Neuroph defines Tanh(x) as = (1 - E(-x)) / (1 + E(-x)).
Neuroph defines Dt[Tanh(x),x] = 1-Tanh(x)*Tanh(x), where Tanh is as defined above.
The derivative of (1 - E(-x) )/ (1 + E(-x)), however, is 2*E(x)/(1+E(x))^2.
The actual computation of Tanh(x) is: (-1+E(2x))/(1+E(2x))
1. Change calculation of Tanh(x) to: (-1+E(2x))/(1+E(2x)). Previous calculation is incorrect for tanh. What is (1-E(-x))/(1+E(-x)) actually calculating?
2. Change calculation of derivative to: (1+Tanh(x))(1-Tanh(x)). Previous calculation is incorrect. What is (1-tanh(x)*tanh(x)) calculating?
3. To avoid NaN errors, add conditional logic to Sigmoid() and Tanh() similar to (this is for Tanh(), Sigmoid() would return 0 if net < -100. The selection of 100 is relatively arbitrary. All that is needed is a large number):
if (net > 100) {
return 1.0;
}
if (net < -100) {
return -1.0;
}
4. I had a problem with the existing learning rate code. The total errorChange could be a number greater than 1. The existing code, using the default learningRateChange and momentumRateChange values of 0.99926 would cause the learning rate to be increased or decreased by the errorChange (or at least 1). It seems to me that you'd really need to make errorChange proportional to something such as total error possible to make this work. Therefore, I reverted the code back to something similar to the linear model. However, I made the code drop to minimum change when performance got worse. This is now a greedy algorithm.
protected void adjustLearningRate() {
// 1. First approach - probably the best
// bigger error -> smaller learning rate; minimize the error growth
// smaller error -> bigger learning rate; converege faster
// the amount of earning rate change is proportional to error change - by using errorChange
double errorChange = this.previousEpochError - this.totalNetworkError;
if (this.totalNetworkError >= this.previousEpochError) {
// If going wrong way, drop to minimum learning and work our way back up.
// This way we accelerate as we improve.
learningRate=minLearningRate;
} else {
this.learningRate = this.learningRate * (1 + (1 - this.learningRateChange)); // *1.01
if (this.learningRate > this.maxLearningRate)
this.learningRate = this.maxLearningRate;
}
}
protected void adjustMomentum() {
// Probably want to drop momentum to minimum value.
if (this.totalNetworkError >= this.previousEpochError) {
momentum = momentum * momentumChange;
if (momentum < minMomentum)
momentum = minMomentum;
} else {
momentum = momentum * (1 + (1 - momentumChange)); // *1.01
if (momentum > maxMomentum)
momentum = maxMomentum;
}
}
5. The most significant change I made was to gradient classification for backpropagation to avoid getting stuck in flatspots. There are two changes for this.
a. When updating weights in LMS.updateNeuronWeights() and MementumBackpropagation(), I use Math.tanh(neuron.getError()). This minimizes the impact of big error values, which can cause network instability.

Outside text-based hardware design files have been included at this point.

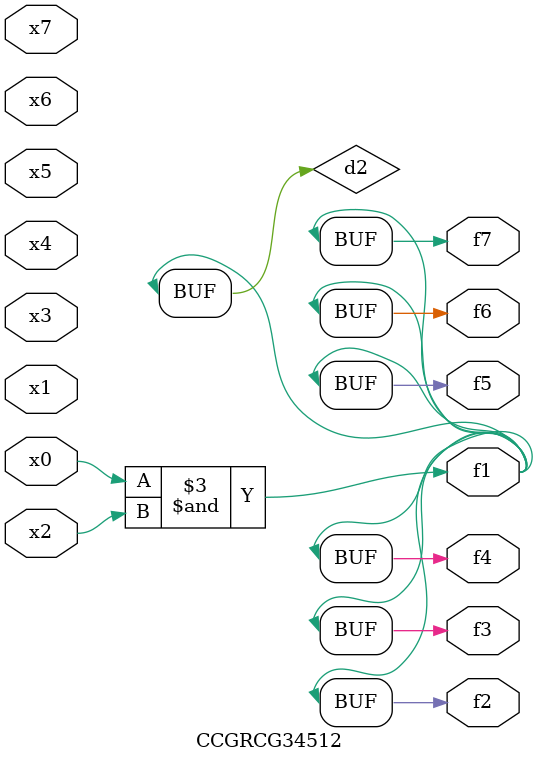
<source format=v>
module CCGRCG34512(
	input x0, x1, x2, x3, x4, x5, x6, x7,
	output f1, f2, f3, f4, f5, f6, f7
);

	wire d1, d2;

	nor (d1, x3, x6);
	and (d2, x0, x2);
	assign f1 = d2;
	assign f2 = d2;
	assign f3 = d2;
	assign f4 = d2;
	assign f5 = d2;
	assign f6 = d2;
	assign f7 = d2;
endmodule

</source>
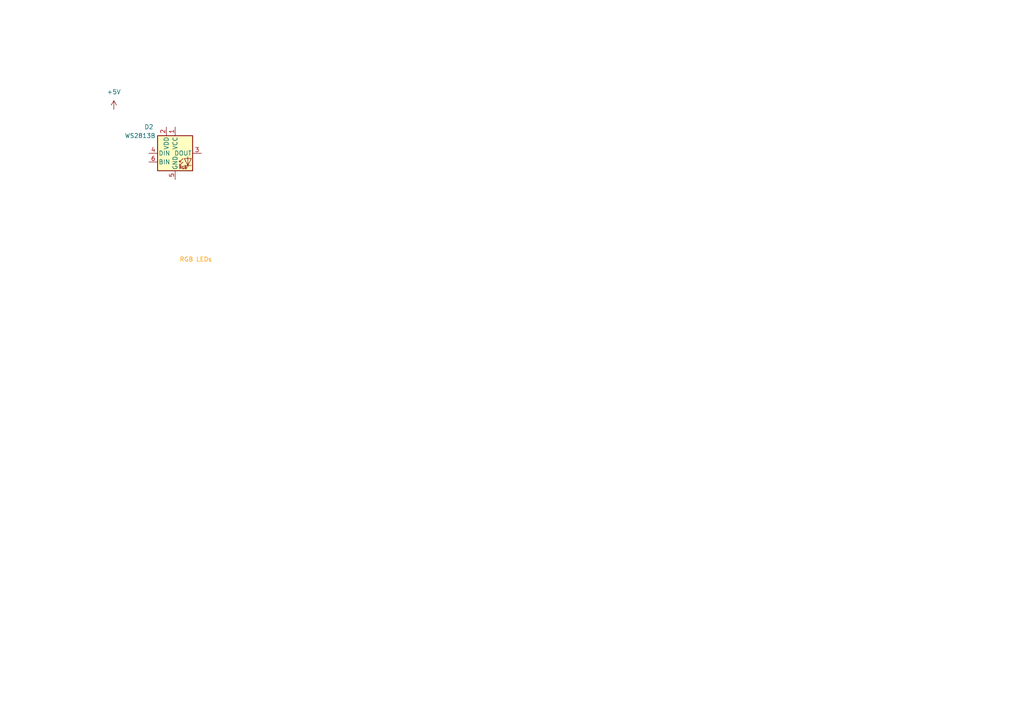
<source format=kicad_sch>
(kicad_sch (version 20230121) (generator eeschema)

  (uuid 479a7d0c-608a-4f98-bd3a-b44b23488e7f)

  (paper "A4")

  


  (text "RGB LEDs" (at 52.07 76.2 0)
    (effects (font (size 1.27 1.27) (color 255 153 0 1)) (justify left bottom))
    (uuid 10bce9e7-72ec-40ba-ad1f-46ce41bf5913)
  )

  (symbol (lib_id "power:+5V") (at 33.02 31.75 0) (unit 1)
    (in_bom yes) (on_board yes) (dnp no) (fields_autoplaced)
    (uuid 056badd1-68dd-4bc8-bd09-88634c3b4389)
    (property "Reference" "#PWR035" (at 33.02 35.56 0)
      (effects (font (size 1.27 1.27)) hide)
    )
    (property "Value" "+5V" (at 33.02 26.67 0)
      (effects (font (size 1.27 1.27)))
    )
    (property "Footprint" "" (at 33.02 31.75 0)
      (effects (font (size 1.27 1.27)) hide)
    )
    (property "Datasheet" "" (at 33.02 31.75 0)
      (effects (font (size 1.27 1.27)) hide)
    )
    (pin "1" (uuid 3180239d-1bf7-49f8-87f6-5f6f249be3ec))
    (instances
      (project "Universal Control Box"
        (path "/0356e092-4721-4291-8799-df5160707ecc"
          (reference "#PWR035") (unit 1)
        )
        (path "/0356e092-4721-4291-8799-df5160707ecc/2b7ca06e-02cf-4d68-9834-d8ce33067587"
          (reference "#PWR034") (unit 1)
        )
      )
    )
  )

  (symbol (lib_id "LED:WS2813") (at 50.8 44.45 0) (unit 1)
    (in_bom yes) (on_board yes) (dnp no)
    (uuid c9c9b920-fdab-4b14-9c18-8ba4a17af558)
    (property "Reference" "D2" (at 43.18 36.83 0)
      (effects (font (size 1.27 1.27)))
    )
    (property "Value" "WS2813B" (at 40.64 39.37 0)
      (effects (font (size 1.27 1.27)))
    )
    (property "Footprint" "Adam_Custom_Footprints:LED_WS2813B-MINI-V1" (at 52.07 52.07 0)
      (effects (font (size 1.27 1.27)) (justify left top) hide)
    )
    (property "Datasheet" "https://datasheet.lcsc.com/lcsc/2310251544_Worldsemi-WS2813B-MINI-V1_C2832664.pdf" (at 53.34 53.975 0)
      (effects (font (size 1.27 1.27)) (justify left top) hide)
    )
    (property "LCSC" "C2832664" (at 50.8 44.45 0)
      (effects (font (size 1.27 1.27)) hide)
    )
    (pin "5" (uuid f089fa5a-2f24-4f92-9620-bd0d711556e2))
    (pin "6" (uuid 6ae46003-0ac5-4658-81e9-7d4a24c56bec))
    (pin "3" (uuid e25a9bc7-4fe1-401a-a2d1-e5de7527b399))
    (pin "1" (uuid c11c0d48-a603-4748-b88b-f53bbfdf5cc1))
    (pin "2" (uuid 34a4d52f-fe76-40ef-8378-781af30fc65f))
    (pin "4" (uuid 76e54726-7034-47dc-a8e9-db746fc80d96))
    (instances
      (project "Universal Control Box"
        (path "/0356e092-4721-4291-8799-df5160707ecc"
          (reference "D2") (unit 1)
        )
        (path "/0356e092-4721-4291-8799-df5160707ecc/2b7ca06e-02cf-4d68-9834-d8ce33067587"
          (reference "D2") (unit 1)
        )
      )
    )
  )
)

</source>
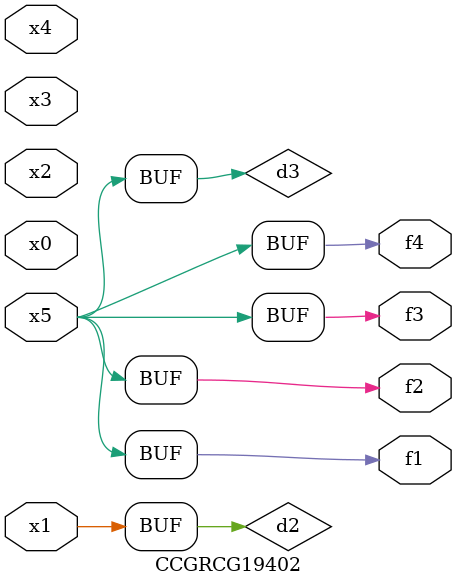
<source format=v>
module CCGRCG19402(
	input x0, x1, x2, x3, x4, x5,
	output f1, f2, f3, f4
);

	wire d1, d2, d3;

	not (d1, x5);
	or (d2, x1);
	xnor (d3, d1);
	assign f1 = d3;
	assign f2 = d3;
	assign f3 = d3;
	assign f4 = d3;
endmodule

</source>
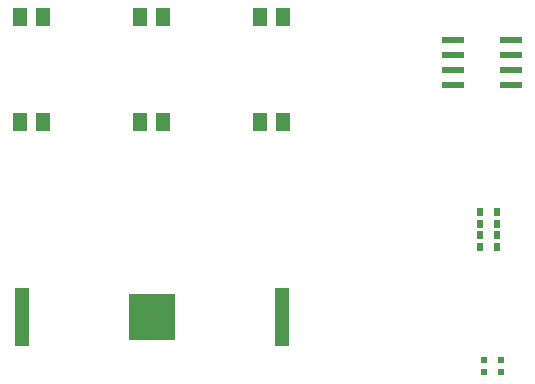
<source format=gbr>
G04 EAGLE Gerber RS-274X export*
G75*
%MOMM*%
%FSLAX34Y34*%
%LPD*%
%INSolderpaste Top*%
%IPPOS*%
%AMOC8*
5,1,8,0,0,1.08239X$1,22.5*%
G01*
%ADD10R,1.300000X1.500000*%
%ADD11R,0.600000X0.550000*%
%ADD12R,0.600000X0.720000*%
%ADD13R,1.270000X5.000000*%
%ADD14R,4.000000X4.000000*%
%ADD15R,1.981200X0.558800*%


D10*
X269900Y381000D03*
X288900Y381000D03*
X168300Y381000D03*
X187300Y381000D03*
X66700Y381000D03*
X85700Y381000D03*
X269900Y292100D03*
X288900Y292100D03*
X168300Y292100D03*
X187300Y292100D03*
X66700Y292100D03*
X85700Y292100D03*
D11*
X459600Y81200D03*
X459600Y90700D03*
X473600Y90700D03*
X473600Y81200D03*
D12*
X469900Y215900D03*
X469900Y206200D03*
X469900Y196500D03*
X469900Y186800D03*
X455900Y215900D03*
X455900Y206200D03*
X455900Y196500D03*
X455900Y186800D03*
D13*
X67800Y127000D03*
X287800Y127000D03*
D14*
X177800Y127000D03*
D15*
X432562Y361950D03*
X432562Y349250D03*
X432562Y336550D03*
X432562Y323850D03*
X481838Y323850D03*
X481838Y336550D03*
X481838Y349250D03*
X481838Y361950D03*
M02*

</source>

b. In BackPropagation.calculateDelta() and SigmoidDeltaRule.adjustOutputNeurons(), I called a new method, getEffectiveGradient(neuron, outputError) which calculated the gradient used in the subsequent code. For example:
//WAS: double delta = outputError * transferFunction.getDerivative(neuronInput);
double gradient = getEffectiveGradient(neuron, outputError);
double delta = outputError * gradient;
neuron.setError(delta);
this.updateNeuronWeights(neuron);
The code to calculate the effective gradient avoids returning a 0 when trying to get off a flatspot:
// In SigmoidDeltaRule.java
protected double getEffectiveGradient(Neuron neuron, double outputError) {
TransferFunction transferFunction = neuron.getTransferFunction();
double neuronInput = neuron.getNetInput();
double gradient = transferFunction.getDerivative(neuronInput);
// If the error is large, we want a large gradient. Get out of flat spots.
// If trying to move neuron input value in direction of error, we
// are trying to move input onto a potential flatspot. Use the given gradient.
// If on a flatspot, move quickly off.
if (outputError*neuronInput>0){
return gradient;
}
double alpha = Math.abs(outputError);
// This calculates the modified gradient. If the error is small, the gradient is unchanged.
// If the error is large, the gradient is big too.
gradient = (1 - alpha) * gradient + alpha;
return gradient;
}
Thank you veru much for these suggestions, I will look into them in more detail. Very interesting ideas and they look like they all have sense.